A taxa de ocupação média dos hospitais privados brasileiros atingiu 78,97% em 2024, o maior nível desde 2021 (Observatório ANAHP 2025). No mesmo período, o sistema suplementar registrou lucro de R$ 24,4 bilhões, dos quais 63% originaram-se de aplicações financeiras, não da atividade assistencial (ANS, Painel Econômico-Financeiro, fechamento 2025). O desempenho financeiro agregado do setor coexiste com ociosidade estrutural em parcela relevante do parque hospitalar privado.
A análise Evodux de um hospital de médio porte da região Sudeste documenta o custo dessa ociosidade com base em dados operacionais do primeiro semestre de 2025. A instituição registrou taxa de ocupação global de 46,88%, contra 78,97% da média ANAHP para hospitais privados. A cada R$ 1,00 de custo direto de pessoal incorrido no período, R$ 0,54 não geraram receita correspondente.

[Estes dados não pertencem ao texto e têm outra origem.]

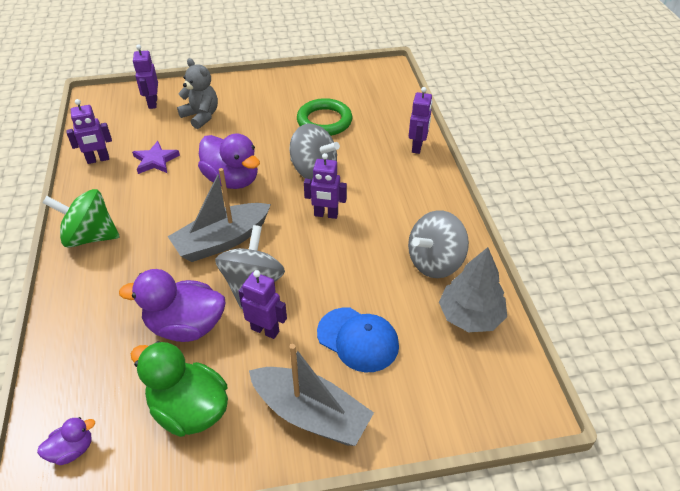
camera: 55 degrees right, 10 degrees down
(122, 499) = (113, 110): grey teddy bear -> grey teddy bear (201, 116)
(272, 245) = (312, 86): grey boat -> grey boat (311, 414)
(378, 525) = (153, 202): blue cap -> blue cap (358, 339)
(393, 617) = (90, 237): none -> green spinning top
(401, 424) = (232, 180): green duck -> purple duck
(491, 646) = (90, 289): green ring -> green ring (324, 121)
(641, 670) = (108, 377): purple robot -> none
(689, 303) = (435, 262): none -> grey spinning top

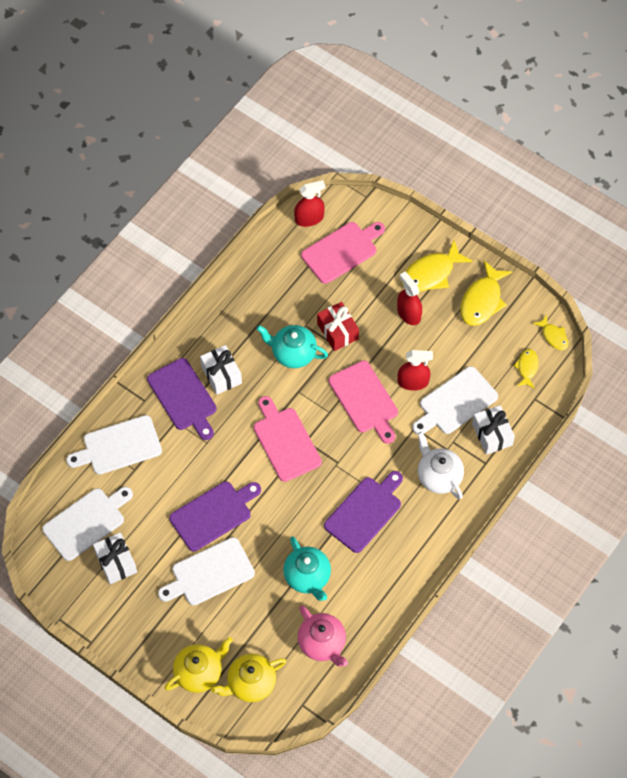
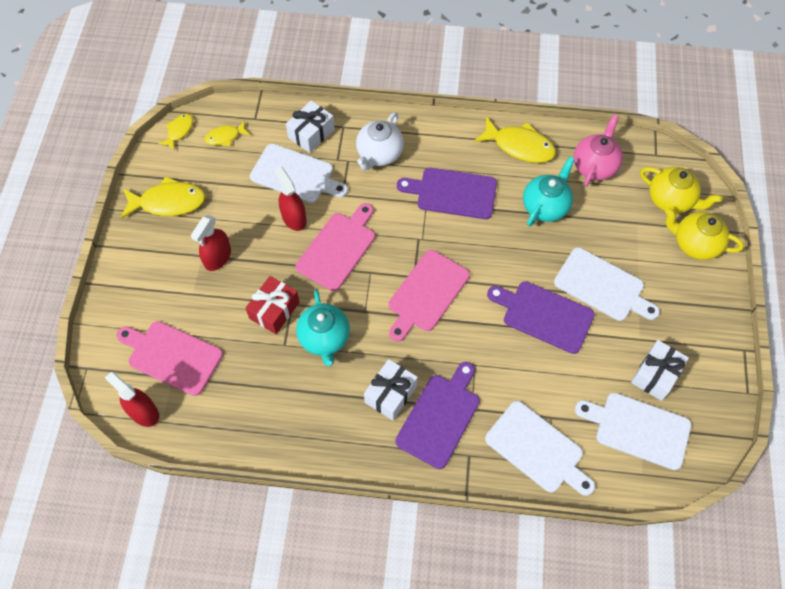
camera: 120 degrees left, 0 degrees up
(431, 273) = (158, 259): yellow fish -> yellow fish (519, 146)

A ociosidade não se distribui de forma uniforme entre as unidades. Duas unidades, UTI Adulto (90,03%) e Emergência (84,17%), operam dentro ou acima dos parâmetros ANAHP. Três unidades operam em faixa crítica: Obstetrícia (36,11%), Nefrologia (41,38%) e UTI Neonatal (41,78%), com distância de 25 a 31 pontos percentuais em relação aos referenciais setoriais para as mesmas especialidades. Essa assimetria determina tanto a magnitude do problema quanto a priorização das intervenções disponíveis.
O custo direto da ociosidade no exercício de 2025, calculado sobre custos de pessoal (CLT e PJ), alcança R$ 13,97 milhões. Esse valor constitui um piso: custos indiretos, incluindo energia, manutenção e infraestrutura administrativa, não foram incluídos por ausência de critérios de rateio consolidados na instituição. Com base na proporção registrada pelo Observatório ANAHP 2025, em que pessoal representa 39,03% das despesas totais, a estimativa do custo real da ociosidade ultrapassa R$ 19 milhões no exercício. A Confederação das Santas Casas de Misericórdia registra que a Tabela SUS cobre menos de 50% do custo real dos procedimentos (CMB, 2024). Para hospitais de médio porte, custos fixos representam entre 60% e 70% do custo total de operação, independentemente do volume atendido (Bittar, Revista de Administração em Saúde, 2024; Moody's Local Brasil, 2025).
Três cenários foram projetados para 2025 e 2026 com premissas declaradas. No cenário base, sem intervenção nos determinantes identificados, o custo da ociosidade alcança R$ 13,97 milhões em 2025 e R$ 14,9 milhões em 2026, refletindo a pressão crescente de custos de pessoal documentada pelo Observatório ANAHP. O cenário moderado projeta redução de R$ 1,91 milhão via elevação de ocupação para 55% a 65% nas unidades com maior potencial, em horizonte de 12 a 18 meses. O cenário otimista projeta redução de R$ 4,5 milhões mediante reversão de mix de receita, em horizonte de 24 a 36 meses.
O horizonte de 2025 e 2026 reúne três forças simultâneas que definem a janela de decisão para hospitais nessa situação. O Índice de Variação de Custos Médico-Hospitalares (VCMH/IESS) manteve variações de dois dígitos nas edições de 2024 a 2026. A glosa inicial gerencial dos hospitais ANAHP saltou de 11,89% para 15,89% em 2024, e a inadimplência das operadoras subiu de 49,96% para 61,53% no mesmo período (Observatório ANAHP 2025). Simultaneamente, o número de beneficiários de planos de saúde alcançou 53,3 milhões em janeiro de 2026 (ANS), com expansão contínua na região Sudeste. A combinação dessas forças cria um intervalo de dois a três anos em que a reversão de mix de receita ainda é viável sem reestruturação radical da estrutura de custos.
A análise Evodux foi desenvolvida para apurar o custo da ociosidade por unidade e por mês, a partir dos dados que os próprios sistemas de gestão hospitalar já produzem. O mesmo cálculo é aplicável a qualquer hospital com perfil semelhante. A ANS documenta a escala do sistema suplementar. O Observatório ANAHP documenta o desempenho dos hospitais privados. Nenhuma dessas fontes responde à pergunta que importa para o gestor: quanto custa, especificamente, a ociosidade de cada unidade da sua instituição este mês.